Put every line of the records below into a Markdown table with two columns, Row and Record line, numbering the rows in order and omitting any blank lines.
■ ■ ■ ■
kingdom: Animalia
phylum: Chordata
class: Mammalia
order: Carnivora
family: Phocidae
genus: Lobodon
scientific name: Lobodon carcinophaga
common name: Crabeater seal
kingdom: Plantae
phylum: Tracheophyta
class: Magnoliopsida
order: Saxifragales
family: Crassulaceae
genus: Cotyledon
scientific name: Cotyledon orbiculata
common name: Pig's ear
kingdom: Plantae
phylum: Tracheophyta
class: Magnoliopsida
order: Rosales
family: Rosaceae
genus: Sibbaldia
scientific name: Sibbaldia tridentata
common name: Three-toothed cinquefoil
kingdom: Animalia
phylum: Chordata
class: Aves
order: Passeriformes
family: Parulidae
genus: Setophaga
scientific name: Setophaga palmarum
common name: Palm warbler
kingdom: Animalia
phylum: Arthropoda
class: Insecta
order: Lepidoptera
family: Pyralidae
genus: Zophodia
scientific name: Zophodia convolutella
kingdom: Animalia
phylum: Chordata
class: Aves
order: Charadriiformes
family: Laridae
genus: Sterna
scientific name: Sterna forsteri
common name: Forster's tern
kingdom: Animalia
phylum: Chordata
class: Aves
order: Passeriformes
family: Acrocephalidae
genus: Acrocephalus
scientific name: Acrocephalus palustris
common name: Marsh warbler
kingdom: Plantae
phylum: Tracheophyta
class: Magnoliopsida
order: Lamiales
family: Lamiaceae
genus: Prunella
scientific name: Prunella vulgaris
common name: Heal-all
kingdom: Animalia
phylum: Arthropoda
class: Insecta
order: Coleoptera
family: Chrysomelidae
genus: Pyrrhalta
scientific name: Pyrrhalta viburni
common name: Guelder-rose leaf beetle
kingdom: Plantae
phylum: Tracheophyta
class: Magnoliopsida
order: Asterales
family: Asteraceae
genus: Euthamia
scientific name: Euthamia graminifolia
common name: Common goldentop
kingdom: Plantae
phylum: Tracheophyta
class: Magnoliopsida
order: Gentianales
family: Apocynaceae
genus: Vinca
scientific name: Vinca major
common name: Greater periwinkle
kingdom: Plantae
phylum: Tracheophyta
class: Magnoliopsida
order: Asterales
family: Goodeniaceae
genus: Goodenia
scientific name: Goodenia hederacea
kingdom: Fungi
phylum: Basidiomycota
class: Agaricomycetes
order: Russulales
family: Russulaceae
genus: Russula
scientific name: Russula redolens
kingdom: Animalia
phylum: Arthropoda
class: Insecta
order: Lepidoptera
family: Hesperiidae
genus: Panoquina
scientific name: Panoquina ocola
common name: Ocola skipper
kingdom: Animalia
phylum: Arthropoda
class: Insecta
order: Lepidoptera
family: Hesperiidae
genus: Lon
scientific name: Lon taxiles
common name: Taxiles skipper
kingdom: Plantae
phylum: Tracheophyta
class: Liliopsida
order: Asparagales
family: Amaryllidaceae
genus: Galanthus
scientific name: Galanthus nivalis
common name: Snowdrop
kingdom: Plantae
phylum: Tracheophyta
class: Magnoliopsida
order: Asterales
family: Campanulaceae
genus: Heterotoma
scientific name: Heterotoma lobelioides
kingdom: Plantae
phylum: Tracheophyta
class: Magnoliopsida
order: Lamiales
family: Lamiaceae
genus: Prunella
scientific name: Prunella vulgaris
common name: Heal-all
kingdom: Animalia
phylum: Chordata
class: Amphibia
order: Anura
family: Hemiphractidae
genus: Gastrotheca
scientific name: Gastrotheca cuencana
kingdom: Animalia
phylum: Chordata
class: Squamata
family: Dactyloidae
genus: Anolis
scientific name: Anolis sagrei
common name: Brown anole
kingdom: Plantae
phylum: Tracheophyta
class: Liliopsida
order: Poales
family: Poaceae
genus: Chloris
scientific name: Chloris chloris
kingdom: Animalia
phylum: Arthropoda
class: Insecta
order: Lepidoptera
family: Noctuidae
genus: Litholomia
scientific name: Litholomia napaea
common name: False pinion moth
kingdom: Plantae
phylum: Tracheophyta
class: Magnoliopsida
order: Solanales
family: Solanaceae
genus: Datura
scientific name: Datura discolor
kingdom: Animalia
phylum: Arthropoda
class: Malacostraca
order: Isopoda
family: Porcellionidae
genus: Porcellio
■ ■ ■ ■
• **ANSWER FOR THIS EXERCISE**:
| Row | Record line |
|---|---|
| 1 | kingdom: Animalia |
| 2 | phylum: Chordata |
| 3 | class: Mammalia |
| 4 | order: Carnivora |
| 5 | family: Phocidae |
| 6 | genus: Lobodon |
| 7 | scientific name: Lobodon carcinophaga |
| 8 | common name: Crabeater seal |
| 9 | kingdom: Plantae |
| 10 | phylum: Tracheophyta |
| 11 | class: Magnoliopsida |
| 12 | order: Saxifragales |
| 13 | family: Crassulaceae |
| 14 | genus: Cotyledon |
| 15 | scientific name: Cotyledon orbiculata |
| 16 | common name: Pig's ear |
| 17 | kingdom: Plantae |
| 18 | phylum: Tracheophyta |
| 19 | class: Magnoliopsida |
| 20 | order: Rosales |
| 21 | family: Rosaceae |
| 22 | genus: Sibbaldia |
| 23 | scientific name: Sibbaldia tridentata |
| 24 | common name: Three-toothed cinquefoil |
| 25 | kingdom: Animalia |
| 26 | phylum: Chordata |
| 27 | class: Aves |
| 28 | order: Passeriformes |
| 29 | family: Parulidae |
| 30 | genus: Setophaga |
| 31 | scientific name: Setophaga palmarum |
| 32 | common name: Palm warbler |
| 33 | kingdom: Animalia |
| 34 | phylum: Arthropoda |
| 35 | class: Insecta |
| 36 | order: Lepidoptera |
| 37 | family: Pyralidae |
| 38 | genus: Zophodia |
| 39 | scientific name: Zophodia convolutella |
| 40 | kingdom: Animalia |
| 41 | phylum: Chordata |
| 42 | class: Aves |
| 43 | order: Charadriiformes |
| 44 | family: Laridae |
| 45 | genus: Sterna |
| 46 | scientific name: Sterna forsteri |
| 47 | common name: Forster's tern |
| 48 | kingdom: Animalia |
| 49 | phylum: Chordata |
| 50 | class: Aves |
| 51 | order: Passeriformes |
| 52 | family: Acrocephalidae |
| 53 | genus: Acrocephalus |
| 54 | scientific name: Acrocephalus palustris |
| 55 | common name: Marsh warbler |
| 56 | kingdom: Plantae |
| 57 | phylum: Tracheophyta |
| 58 | class: Magnoliopsida |
| 59 | order: Lamiales |
| 60 | family: Lamiaceae |
| 61 | genus: Prunella |
| 62 | scientific name: Prunella vulgaris |
| 63 | common name: Heal-all |
| 64 | kingdom: Animalia |
| 65 | phylum: Arthropoda |
| 66 | class: Insecta |
| 67 | order: Coleoptera |
| 68 | family: Chrysomelidae |
| 69 | genus: Pyrrhalta |
| 70 | scientific name: Pyrrhalta viburni |
| 71 | common name: Guelder-rose leaf beetle |
| 72 | kingdom: Plantae |
| 73 | phylum: Tracheophyta |
| 74 | class: Magnoliopsida |
| 75 | order: Asterales |
| 76 | family: Asteraceae |
| 77 | genus: Euthamia |
| 78 | scientific name: Euthamia graminifolia |
| 79 | common name: Common goldentop |
| 80 | kingdom: Plantae |
| 81 | phylum: Tracheophyta |
| 82 | class: Magnoliopsida |
| 83 | order: Gentianales |
| 84 | family: Apocynaceae |
| 85 | genus: Vinca |
| 86 | scientific name: Vinca major |
| 87 | common name: Greater periwinkle |
| 88 | kingdom: Plantae |
| 89 | phylum: Tracheophyta |
| 90 | class: Magnoliopsida |
| 91 | order: Asterales |
| 92 | family: Goodeniaceae |
| 93 | genus: Goodenia |
| 94 | scientific name: Goodenia hederacea |
| 95 | kingdom: Fungi |
| 96 | phylum: Basidiomycota |
| 97 | class: Agaricomycetes |
| 98 | order: Russulales |
| 99 | family: Russulaceae |
| 100 | genus: Russula |
| 101 | scientific name: Russula redolens |
| 102 | kingdom: Animalia |
| 103 | phylum: Arthropoda |
| 104 | class: Insecta |
| 105 | order: Lepidoptera |
| 106 | family: Hesperiidae |
| 107 | genus: Panoquina |
| 108 | scientific name: Panoquina ocola |
| 109 | common name: Ocola skipper |
| 110 | kingdom: Animalia |
| 111 | phylum: Arthropoda |
| 112 | class: Insecta |
| 113 | order: Lepidoptera |
| 114 | family: Hesperiidae |
| 115 | genus: Lon |
| 116 | scientific name: Lon taxiles |
| 117 | common name: Taxiles skipper |
| 118 | kingdom: Plantae |
| 119 | phylum: Tracheophyta |
| 120 | class: Liliopsida |
| 121 | order: Asparagales |
| 122 | family: Amaryllidaceae |
| 123 | genus: Galanthus |
| 124 | scientific name: Galanthus nivalis |
| 125 | common name: Snowdrop |
| 126 | kingdom: Plantae |
| 127 | phylum: Tracheophyta |
| 128 | class: Magnoliopsida |
| 129 | order: Asterales |
| 130 | family: Campanulaceae |
| 131 | genus: Heterotoma |
| 132 | scientific name: Heterotoma lobelioides |
| 133 | kingdom: Plantae |
| 134 | phylum: Tracheophyta |
| 135 | class: Magnoliopsida |
| 136 | order: Lamiales |
| 137 | family: Lamiaceae |
| 138 | genus: Prunella |
| 139 | scientific name: Prunella vulgaris |
| 140 | common name: Heal-all |
| 141 | kingdom: Animalia |
| 142 | phylum: Chordata |
| 143 | class: Amphibia |
| 144 | order: Anura |
| 145 | family: Hemiphractidae |
| 146 | genus: Gastrotheca |
| 147 | scientific name: Gastrotheca cuencana |
| 148 | kingdom: Animalia |
| 149 | phylum: Chordata |
| 150 | class: Squamata |
| 151 | family: Dactyloidae |
| 152 | genus: Anolis |
| 153 | scientific name: Anolis sagrei |
| 154 | common name: Brown anole |
| 155 | kingdom: Plantae |
| 156 | phylum: Tracheophyta |
| 157 | class: Liliopsida |
| 158 | order: Poales |
| 159 | family: Poaceae |
| 160 | genus: Chloris |
| 161 | scientific name: Chloris chloris |
| 162 | kingdom: Animalia |
| 163 | phylum: Arthropoda |
| 164 | class: Insecta |
| 165 | order: Lepidoptera |
| 166 | family: Noctuidae |
| 167 | genus: Litholomia |
| 168 | scientific name: Litholomia napaea |
| 169 | common name: False pinion moth |
| 170 | kingdom: Plantae |
| 171 | phylum: Tracheophyta |
| 172 | class: Magnoliopsida |
| 173 | order: Solanales |
| 174 | family: Solanaceae |
| 175 | genus: Datura |
| 176 | scientific name: Datura discolor |
| 177 | kingdom: Animalia |
| 178 | phylum: Arthropoda |
| 179 | class: Malacostraca |
| 180 | order: Isopoda |
| 181 | family: Porcellionidae |
| 182 | genus: Porcellio |